ConcurrentLinkedQueue is a good choice when a thread-safe, non-blocking, unbounded queue is needed.

This applies despite my general recommendation to prefer array-based data structures over those implemented with linked lists.

Array-based alternatives are:

  • The ArrayDeque described in the following tutorial about deques – this is, however, not thread-safe.
  • The ArrayBlockingQueue described later in this tutorial – firstly, it is bounded, and secondly, it implements thread safety via a single ReentrantLock. This is, for most use cases (with low to medium contention), less performant than optimistic locking.

ConcurrentLinkedQueue Example

The following example demonstrates the thread safety of ConcurrentLinkedDeque. Four writing and three reading threads concurrently add and remove elements from the queue (→ code on GitHub):

public class ConcurrentLinkedQueueExample {

  private static final int NUMBER_OF_PRODUCERS = 4;
  private static final int NUMBER_OF_CONSUMERS = 3;
  private static final int NUMBER_OF_ELEMENTS_TO_PUT_INTO_QUEUE_PER_THREAD = 5;
  private static final int MIN_SLEEP_TIME_MILLIS = 500;
  private static final int MAX_SLEEP_TIME_MILLIS = 2000;

  private static final int POISON_PILL = -1;

  public static void main(String[] args) throws InterruptedException {
    Queue<Integer> queue = new ConcurrentLinkedQueue<>();

    // Start producers
    CountDownLatch producerFinishLatch = new CountDownLatch(NUMBER_OF_PRODUCERS);
    for (int i = 0; i < NUMBER_OF_PRODUCERS; i++) {
      createProducerThread(queue, producerFinishLatch).start();
    }

    // Start consumers
    for (int i = 0; i < NUMBER_OF_CONSUMERS; i++) {
      createConsumerThread(queue).start();
    }

    // Wait until all producers are finished
    producerFinishLatch.await();

    // Put poison pills on the queue (one for each consumer)
● ● ● ● ● ● ●
### Written task
Pick up the ConcurrentLinkedQueue tutorial above at its last line and continue writing it from that point.

### Supplied material
● ● ● ● ● ● ●
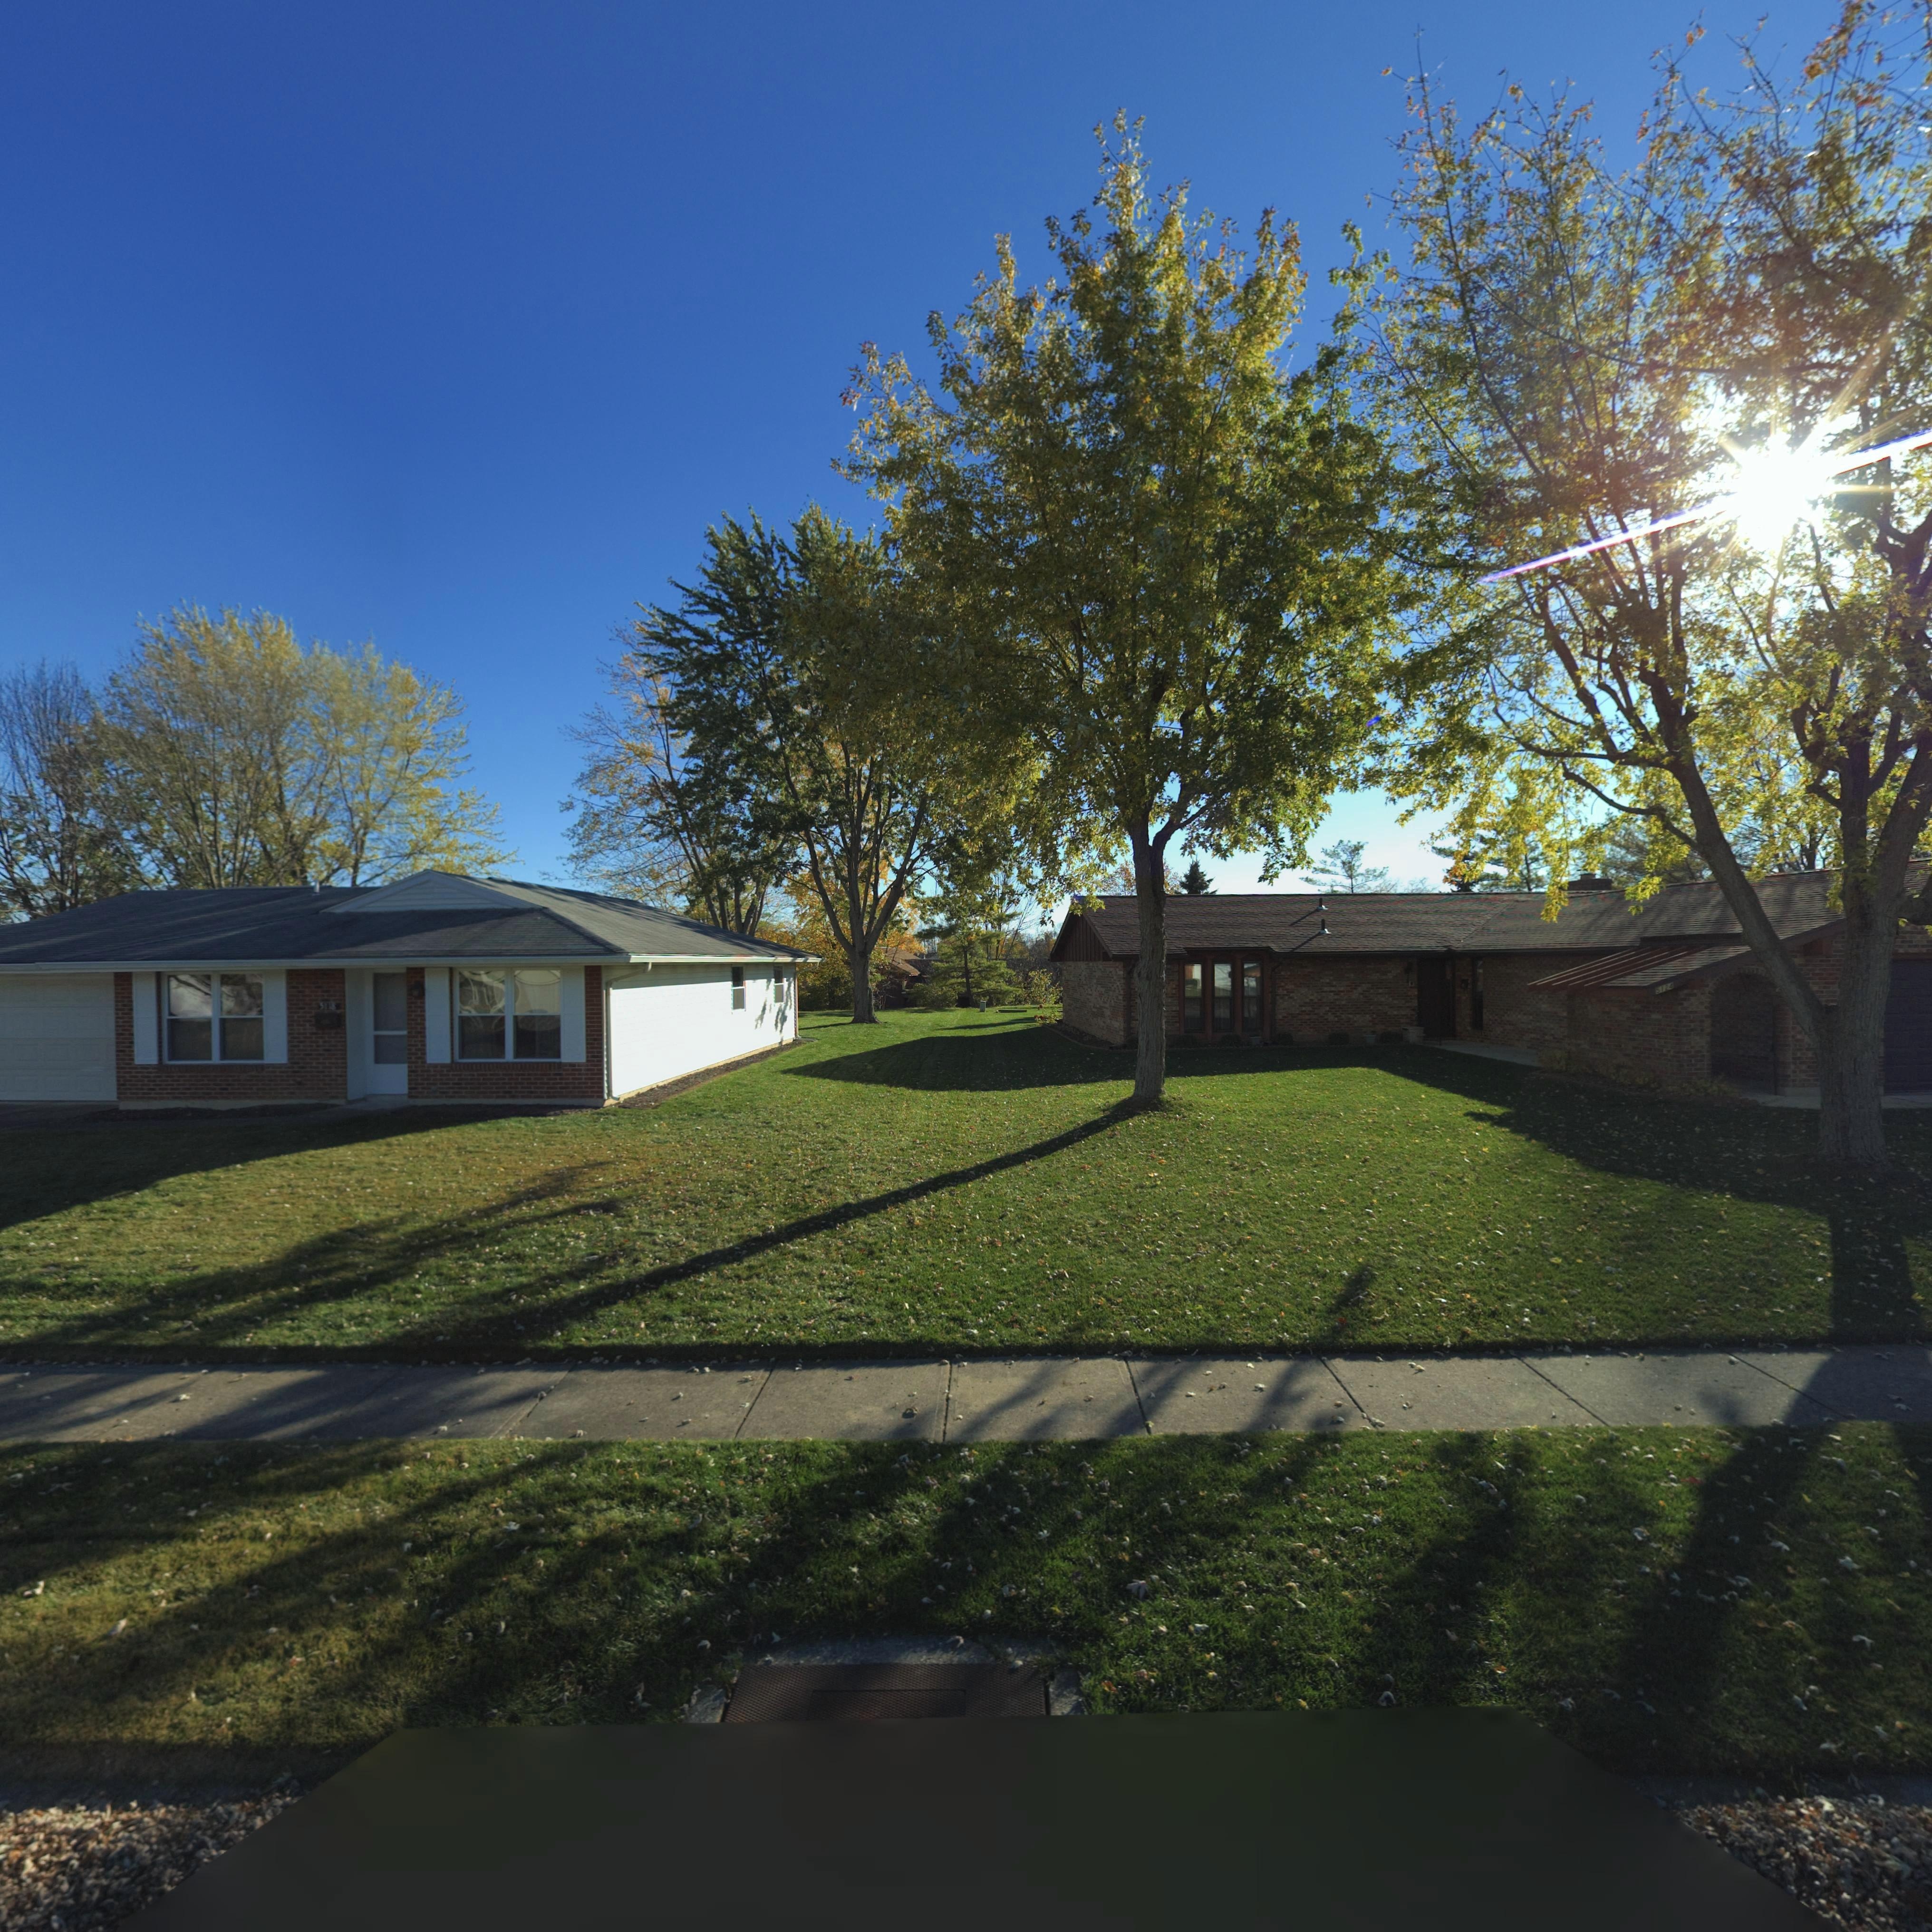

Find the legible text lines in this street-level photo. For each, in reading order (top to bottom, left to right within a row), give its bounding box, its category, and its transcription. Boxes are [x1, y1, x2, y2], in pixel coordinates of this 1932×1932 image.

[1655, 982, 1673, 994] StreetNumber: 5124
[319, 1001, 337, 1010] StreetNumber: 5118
● ● ● ● ● ● ●
### Answer below
    for (int i = 0; i < NUMBER_OF_CONSUMERS; i++) {
      queue.offer(POISON_PILL);
    }

    // We'll let the program end when all consumers are finished
  }

  private static Thread createProducerThread(
      Queue<Integer> queue, CountDownLatch finishLatch) {
    return new Thread(
        () -> {
          ThreadLocalRandom random = ThreadLocalRandom.current();
          for (int i = 0; i < NUMBER_OF_ELEMENTS_TO_PUT_INTO_QUEUE_PER_THREAD; i++) {
            sleepRandomTime();

            Integer element = random.nextInt(1000);
            queue.offer(element);
            System.out.printf(
                "[%s] queue.offer(%3d)        --> queue = %s%n",
                Thread.currentThread().getName(), element, queue);
          }

          finishLatch.countDown();
        });
  }

  private static Thread createConsumerThread(Queue<Integer> queue) {
    return new Thread(
        () -> {
          while (true) {
            sleepRandomTime();

            Integer element = queue.poll();
            System.out.printf(
                "[%s]     queue.poll() = %4d --> queue = %s%n",
                Thread.currentThread().getName(), element, queue);

            // End the thread when a poison pill is detected
            if (element != null && element == POISON_PILL) {
              break;
            }
          }
        });
  }

  private static void sleepRandomTime() {
    ThreadLocalRandom random = ThreadLocalRandom.current();
    try {
      Thread.sleep(random.nextInt(MIN_SLEEP_TIME_MILLIS, MAX_SLEEP_TIME_MILLIS));
    } catch (InterruptedException e) {
      Thread.currentThread().interrupt();
    }
  }
}

Code language: Java (java)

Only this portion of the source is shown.